The last time the White Sox got through a season without conspicuously punting offensive output from at least one position, they made the playoffs. It’s a reductive, oversimplified line of correlation to harp on, but it exists.

This season, the old boys done did it again! While third base is nearly identically bad from last season thanks to Jeff Keppinger, the Yankees have snuck in and taken the bottom mark. The real dynamic position for the Sox is catcher, where Tyler Flowers, Hector Gimenez and Josh Phegley have combined for a league-worst .201/.248/.348 batting line.
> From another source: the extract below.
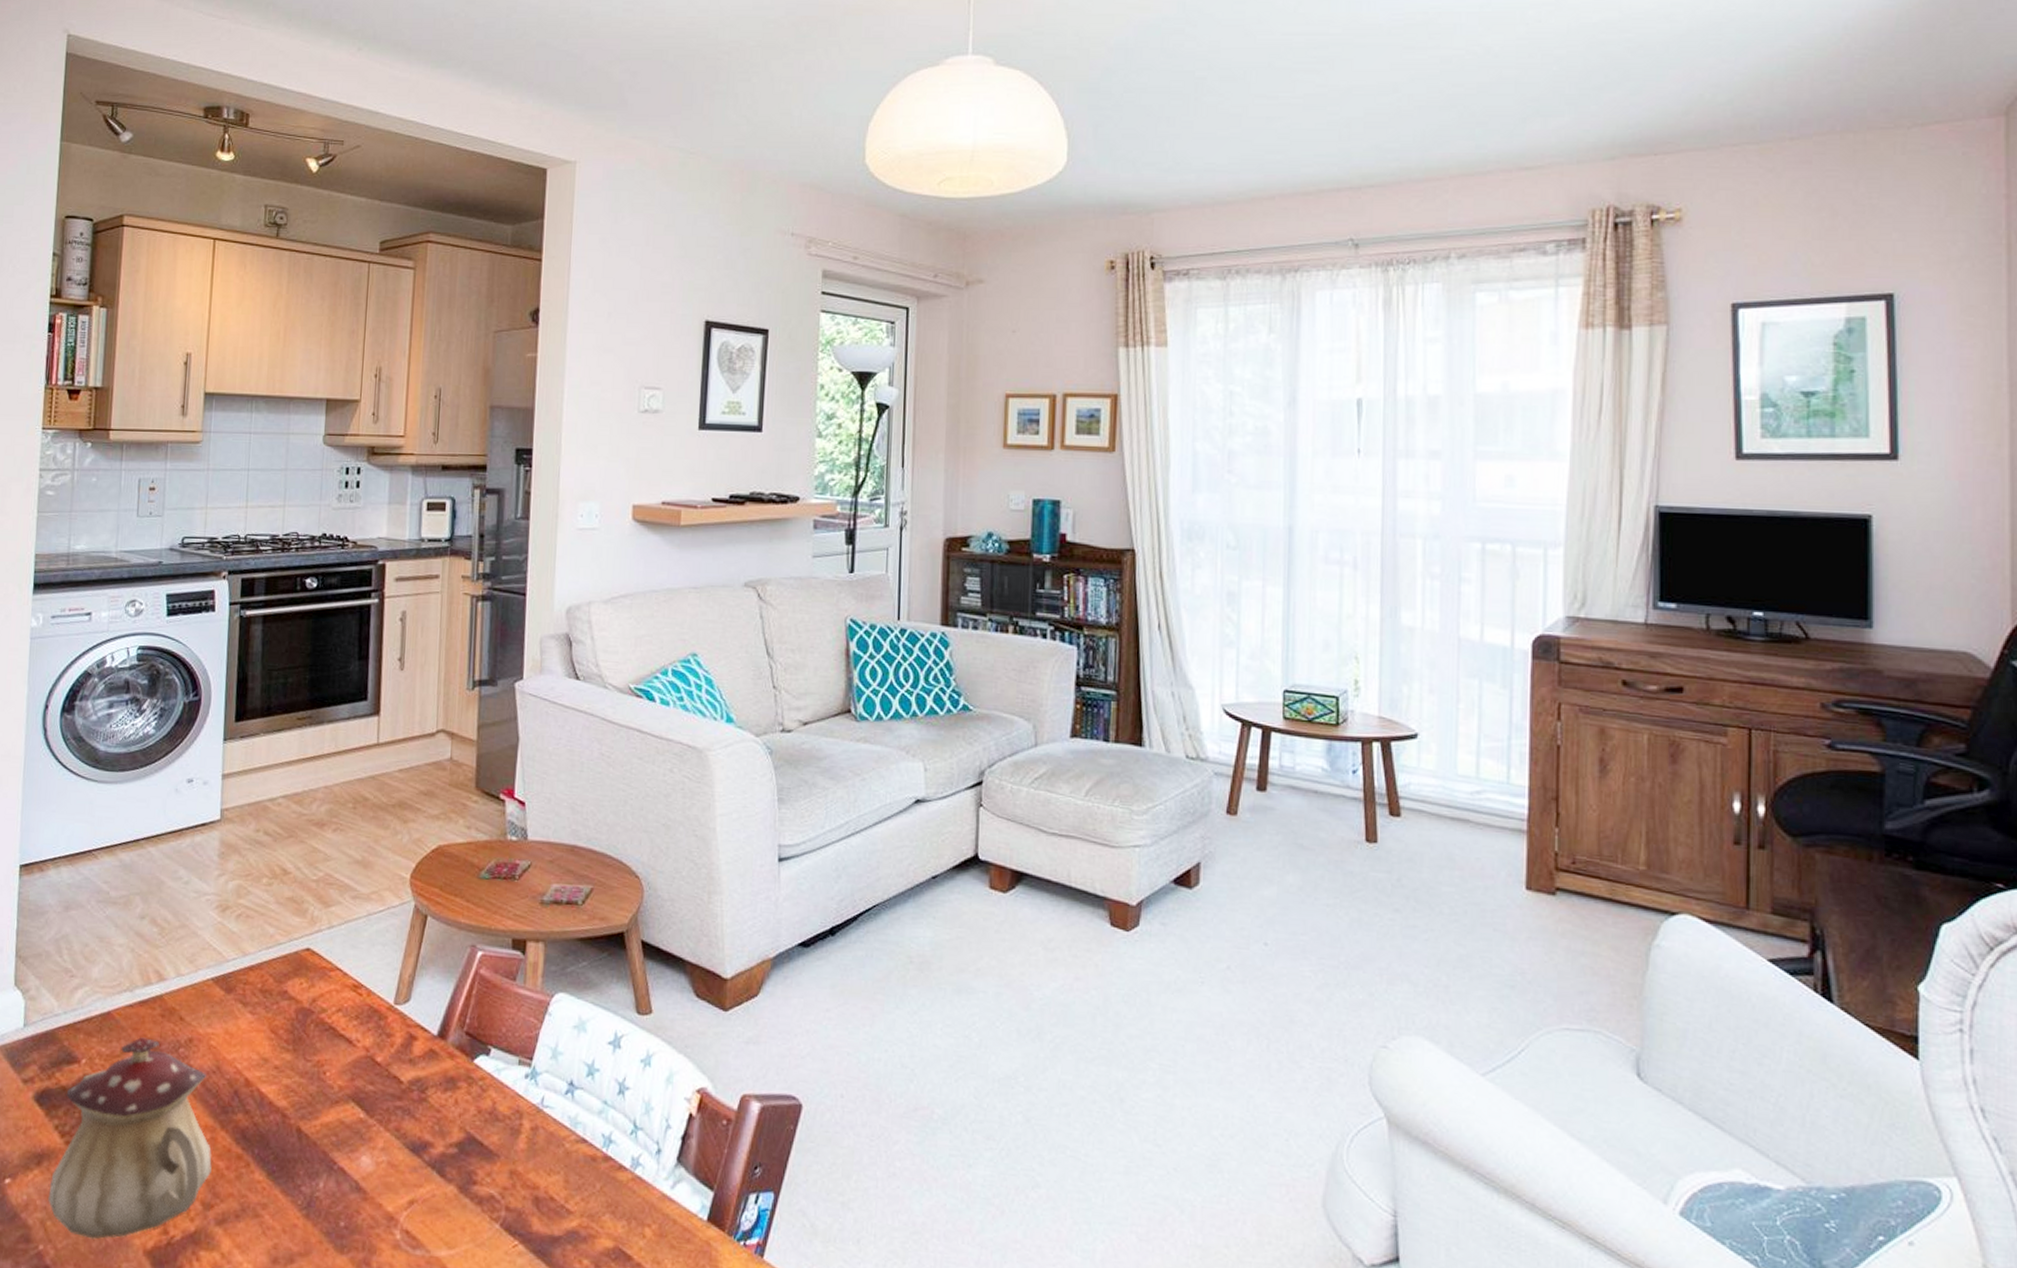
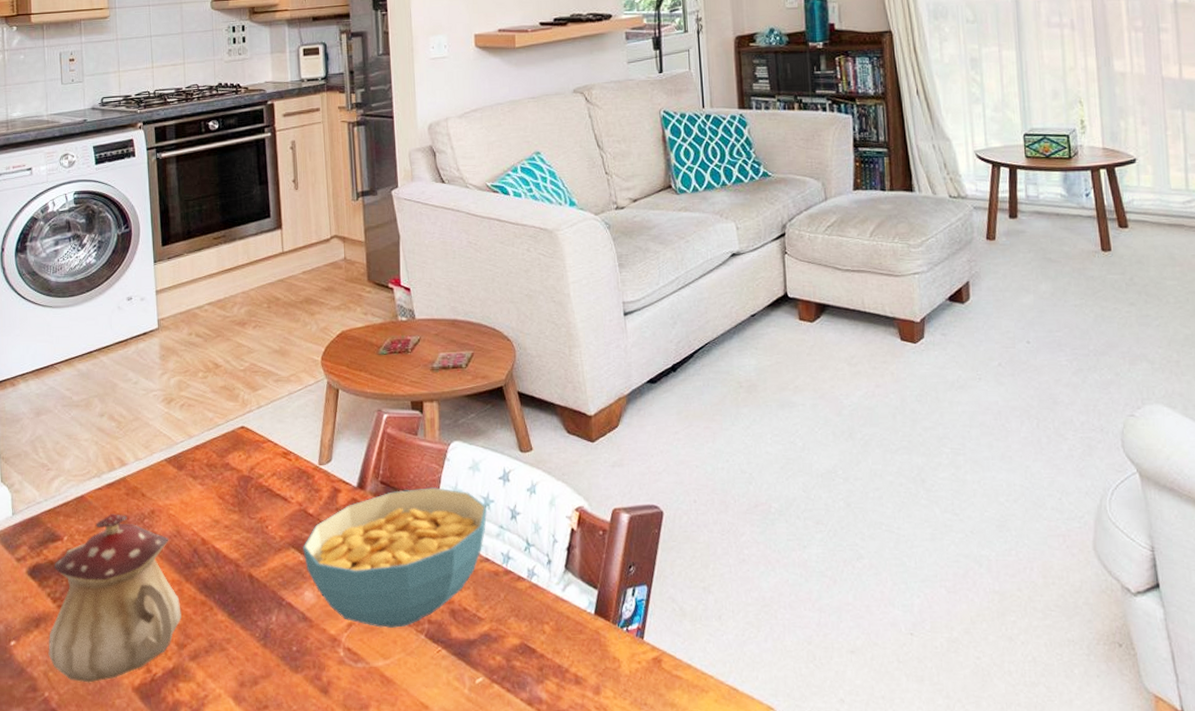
cereal bowl: none [364,1045,591,1212] -> present [303,487,488,628]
Flowers has gone away from everything that once made him an interesting hitter and Phegley has come up swinging like he’s trying to pull the Sox back into the race with one at-bat. Flowers has had at most, one season’s worth of plate appearances over the course of his career to work with while Phegley hasn’t even cracked the century mark, so growing pains are an explanation. Yet even the younger Phegley is already 25, so the optimism that keeps chugging on after a hacky Avisail Garcia strikeout doesn’t abound for these two.
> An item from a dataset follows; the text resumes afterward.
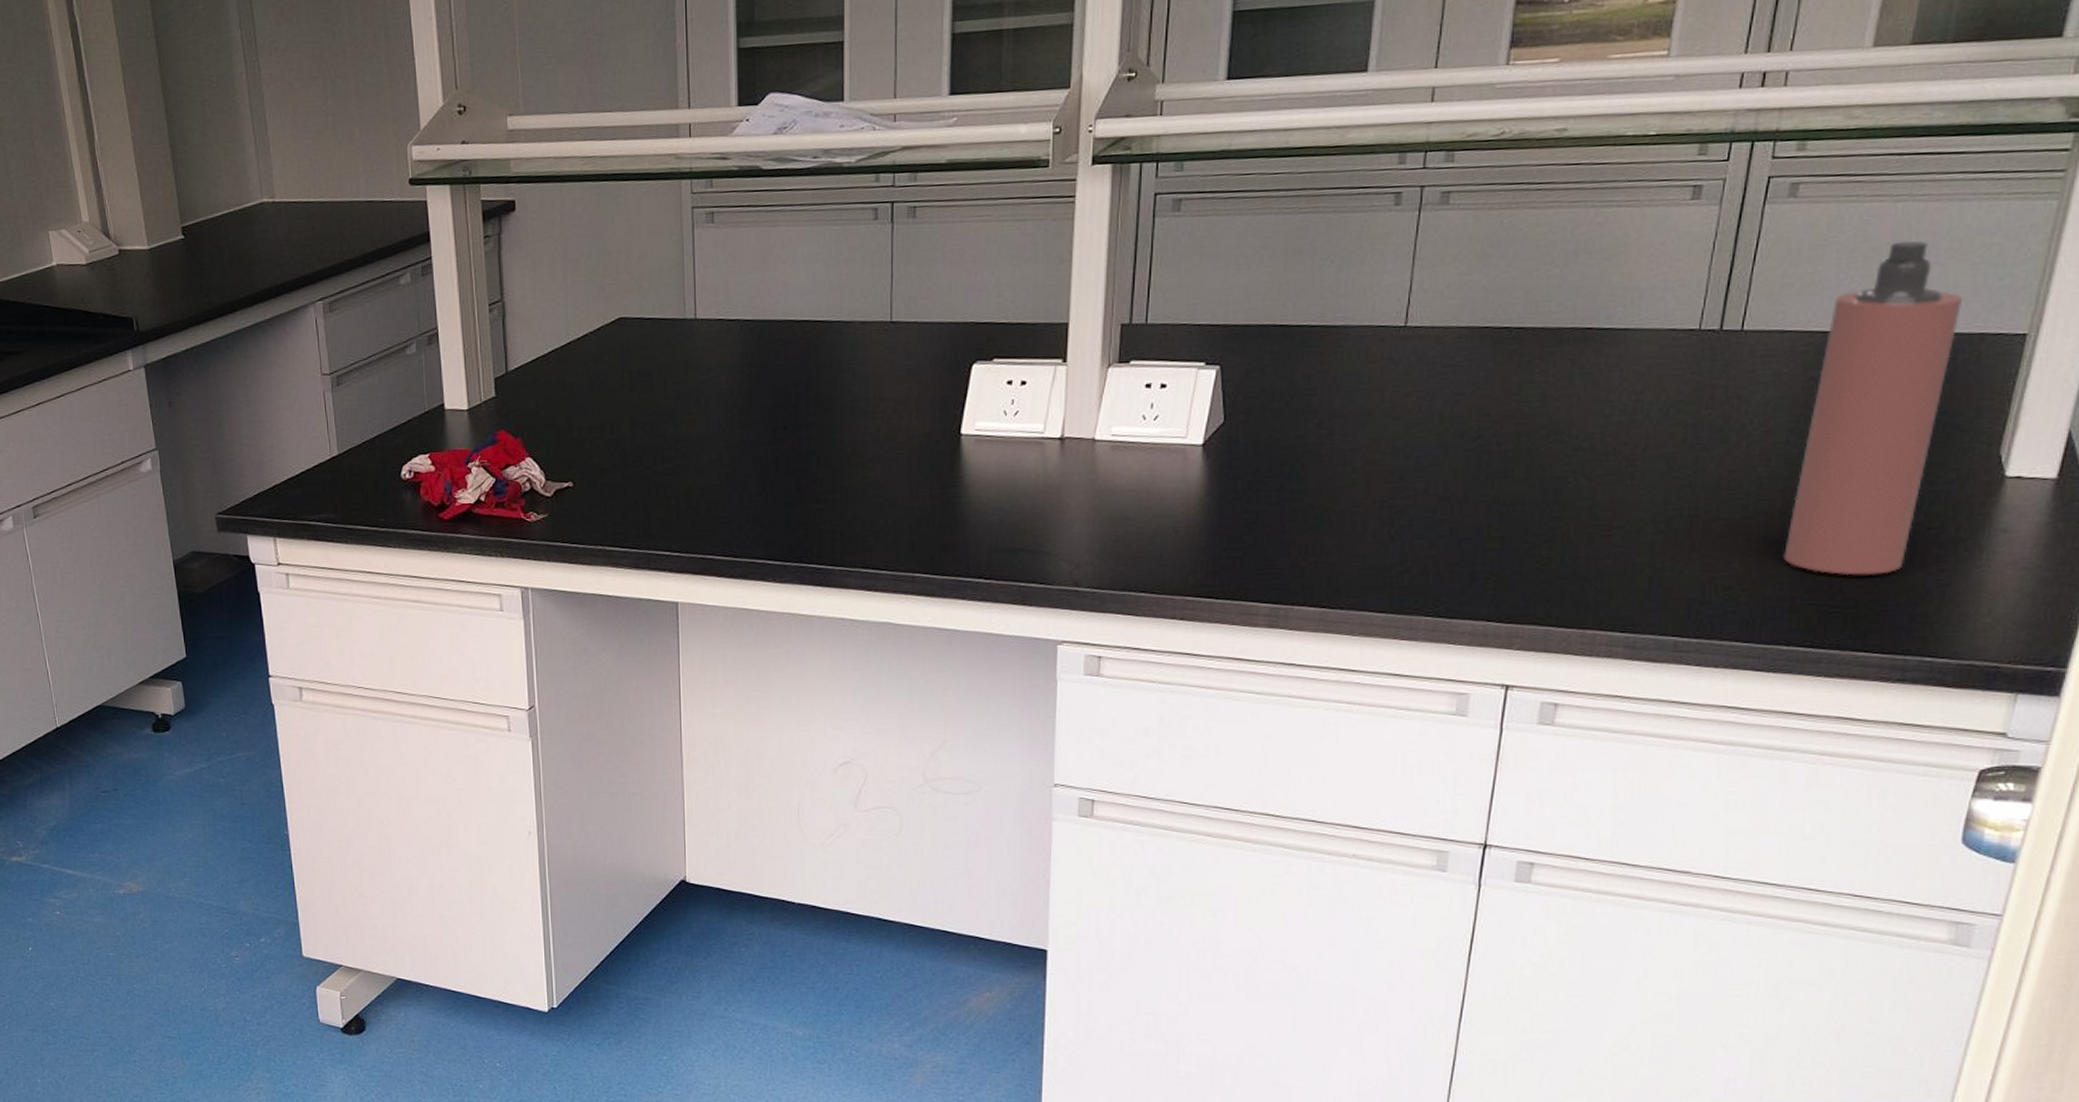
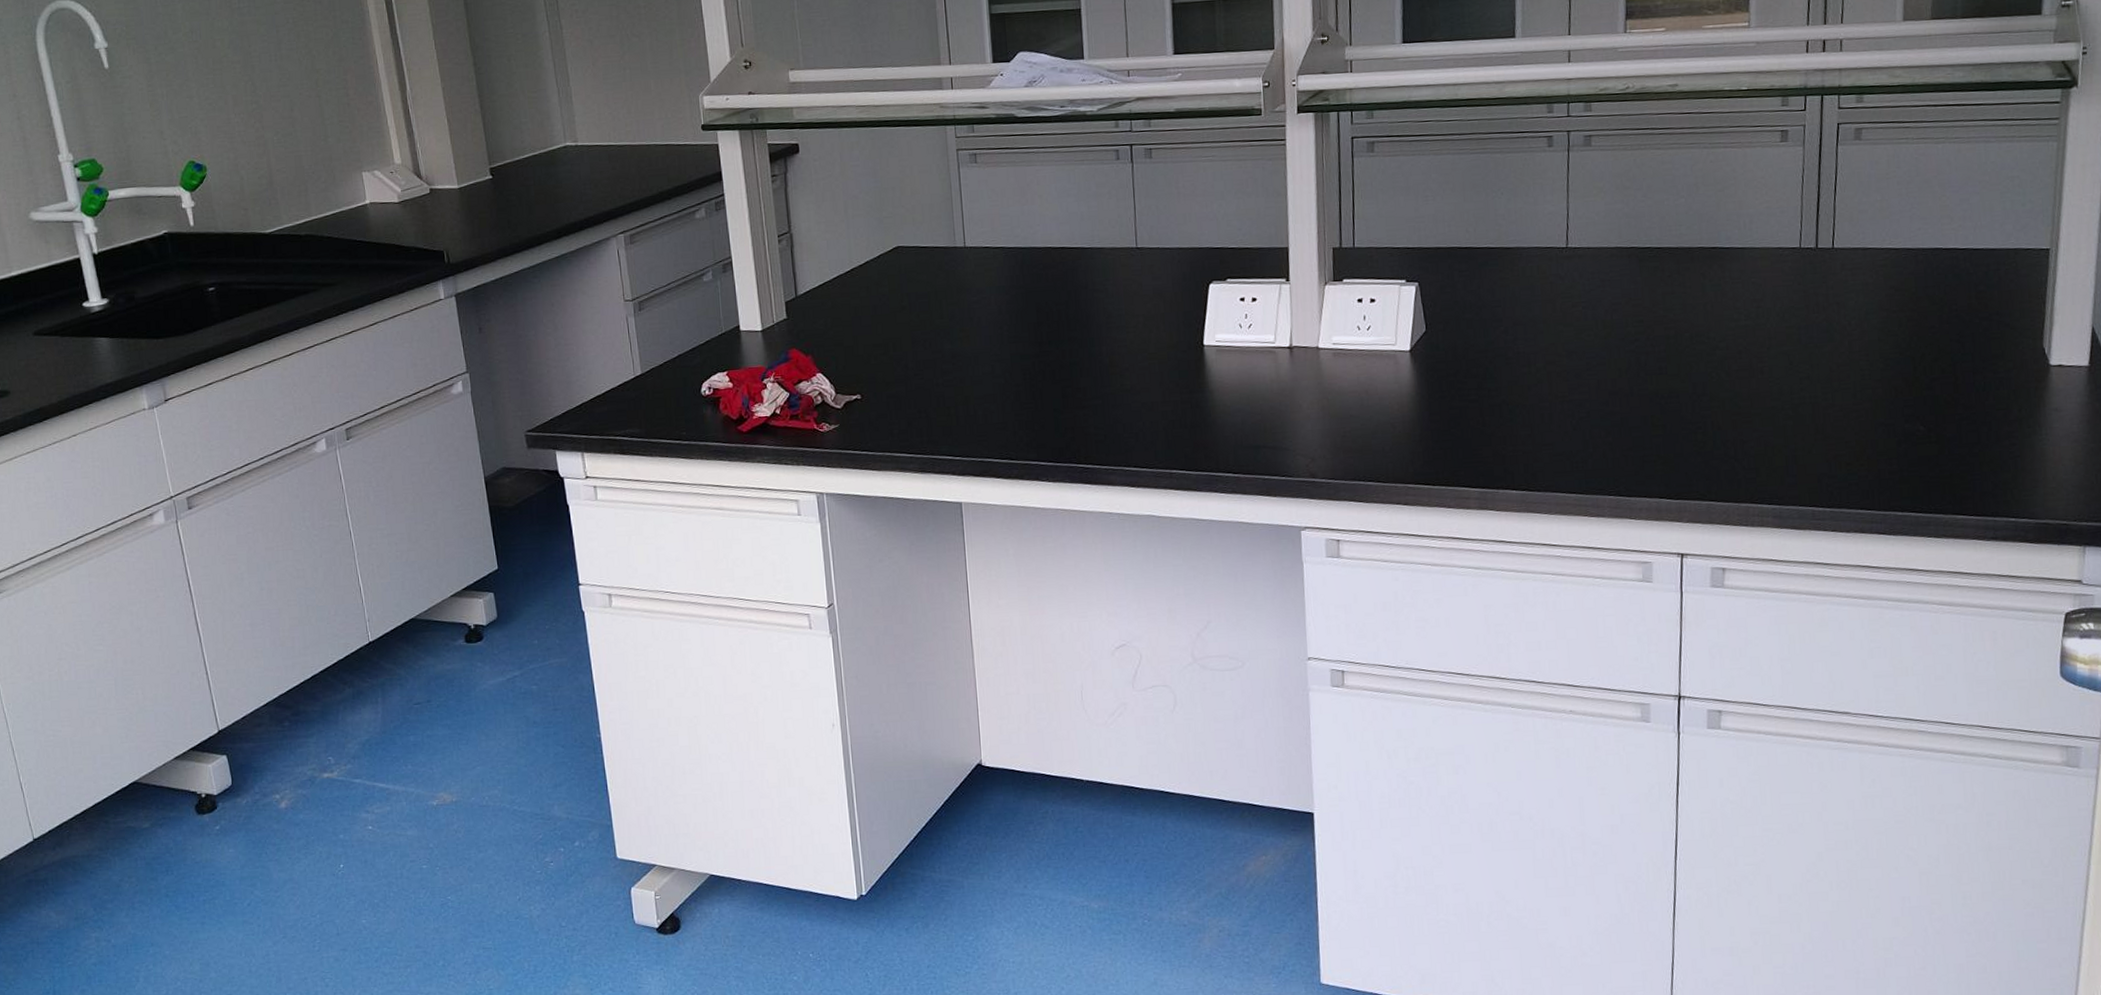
spray bottle: present [1783,240,1962,576] -> none [1889,174,1998,451]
This is not the long-awaited “they should have kept A.J.” post, at least not exactly. A.J. would not have saved the 2013 White Sox, but that kind of thinking–“this one improvement is not a magic bullet, so screw it!”–promotes stagnancy. A.J. would have made the White Sox better, spending frivolously on some free agent bats or a top-notch reliever would have helped too, and then the Sox would be a middle-of-the-pack team undermined by Paul Konerko’s collapse. Moving on…

A.J. Pierzynski was rarely great in a White Sox uniform, if he had been, the average fan’s fondness for him would be of a different nature. There would have been more marveling, more expectations of consistent greatness, when, more than anyone, he was accepted for who he was. He was steady, he was reliable.

He was he sort of guy who becomes very valuable when decades roll by without a starting-quality catching prospect emerging, just as Conor Gillaspie becomes a gem at a position that has dealt with three-year contracts to Mark Teahen and Jeff Keppinger. I don’t know what Gillaspie’s future holds, but it’s pretty obvious that he deserves to be in the major leagues next season. Unfortunately, that he’ll receive 400 plate appearances from the White Sox this year, offers little proof of that.